—Je ne suis pas dupe,—dit André en se levant, et il serra la main de
Crescent:
—J'accepte, et merci!
Il s'étonna de ne ressentir nulle honte, comme si entre braves gens, la reconnaissance était légère, agréable.
Par un camarade, André obtint aussi quelques travaux de librairie, une soixantaine de francs par mois.
Déjà Mme de Mercy avait apporté sa part de dévouement, et pris une résolution grave pour elle, qui n'aimait que Paris. Elle donna congé de son appartement, quoi que son fils lui pût dire, et fut s'installer en Seine-et-Marne, à la campagne, dans une petite maison de paysans.
—Vois-tu, disait-elle, là je dépenserai moins, car je suis à bout de ressources.

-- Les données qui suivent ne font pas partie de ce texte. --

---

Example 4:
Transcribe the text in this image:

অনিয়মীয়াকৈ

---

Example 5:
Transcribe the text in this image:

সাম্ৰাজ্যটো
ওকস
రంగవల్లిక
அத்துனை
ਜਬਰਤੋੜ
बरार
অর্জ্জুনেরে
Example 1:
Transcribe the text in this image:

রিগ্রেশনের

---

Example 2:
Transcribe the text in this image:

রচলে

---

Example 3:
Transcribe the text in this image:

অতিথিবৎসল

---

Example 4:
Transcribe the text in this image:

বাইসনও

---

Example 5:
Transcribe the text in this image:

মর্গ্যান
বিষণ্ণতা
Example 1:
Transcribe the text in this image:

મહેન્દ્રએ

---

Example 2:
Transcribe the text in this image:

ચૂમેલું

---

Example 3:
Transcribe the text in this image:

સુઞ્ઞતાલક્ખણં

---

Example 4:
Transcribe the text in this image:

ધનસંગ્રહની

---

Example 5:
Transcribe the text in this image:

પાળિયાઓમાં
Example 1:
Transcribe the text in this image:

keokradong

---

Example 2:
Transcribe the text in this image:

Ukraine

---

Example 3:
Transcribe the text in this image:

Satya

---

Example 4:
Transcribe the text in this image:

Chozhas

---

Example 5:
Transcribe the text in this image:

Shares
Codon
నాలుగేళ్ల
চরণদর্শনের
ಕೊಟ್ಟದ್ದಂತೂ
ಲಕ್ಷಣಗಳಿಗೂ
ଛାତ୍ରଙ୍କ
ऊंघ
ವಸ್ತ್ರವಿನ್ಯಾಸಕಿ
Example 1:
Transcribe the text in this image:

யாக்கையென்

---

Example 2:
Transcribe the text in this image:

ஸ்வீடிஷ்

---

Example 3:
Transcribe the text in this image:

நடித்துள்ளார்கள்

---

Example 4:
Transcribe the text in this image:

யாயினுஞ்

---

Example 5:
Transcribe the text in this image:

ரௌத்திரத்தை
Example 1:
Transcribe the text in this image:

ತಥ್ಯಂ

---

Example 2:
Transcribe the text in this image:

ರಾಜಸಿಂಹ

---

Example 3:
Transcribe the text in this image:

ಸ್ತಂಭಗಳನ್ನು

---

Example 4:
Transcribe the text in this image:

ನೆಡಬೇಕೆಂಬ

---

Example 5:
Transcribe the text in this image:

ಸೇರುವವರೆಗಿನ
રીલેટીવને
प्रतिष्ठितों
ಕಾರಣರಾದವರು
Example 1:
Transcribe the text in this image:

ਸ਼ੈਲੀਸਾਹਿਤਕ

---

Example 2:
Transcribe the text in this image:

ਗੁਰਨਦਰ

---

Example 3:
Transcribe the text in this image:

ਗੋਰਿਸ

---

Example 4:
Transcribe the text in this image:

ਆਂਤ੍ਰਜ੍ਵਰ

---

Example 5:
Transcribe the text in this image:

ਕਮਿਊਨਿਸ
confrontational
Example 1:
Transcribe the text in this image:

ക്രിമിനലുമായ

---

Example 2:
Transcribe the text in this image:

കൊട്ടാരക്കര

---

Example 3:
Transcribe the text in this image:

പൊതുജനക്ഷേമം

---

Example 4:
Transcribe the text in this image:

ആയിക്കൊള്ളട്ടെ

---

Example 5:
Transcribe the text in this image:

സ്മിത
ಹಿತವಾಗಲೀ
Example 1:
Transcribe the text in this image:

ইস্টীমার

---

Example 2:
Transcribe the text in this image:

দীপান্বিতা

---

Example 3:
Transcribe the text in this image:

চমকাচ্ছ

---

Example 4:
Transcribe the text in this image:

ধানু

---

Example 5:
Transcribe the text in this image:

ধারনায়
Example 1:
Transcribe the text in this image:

Quand l'enfant naîtra, vous me le confierez, je le mettrai en nourrice au village, je le verrai plusieurs fois par jour, et vous n'aurez pas à vous en occuper.
—Mais, mère, vous ne pensez pas rester toute votre vie là?
—Mon enfant, quand vous n'aurez plus besoin de moi, je pense qu'avec mes faibles revenus, je prendrai pension dans un couvent; ce sera mon dernier morceau de pain, et je sais que vous ne me l'enlèverez pas.
Ce n'était pas un reproche; et que sa mère sauvegardât un jour la dignité de ses dernières années, André l'entendait bien ainsi; toutefois il souffrit, se reconnaissant la cause, bien qu'involontaire, de ces privations.
Donc il avait eu tort de se marier? Les gens pauvres ne se marient point! Que ne s'était-il éteint, dans une pauvreté fière, ne léguant à personne le poids de son nom?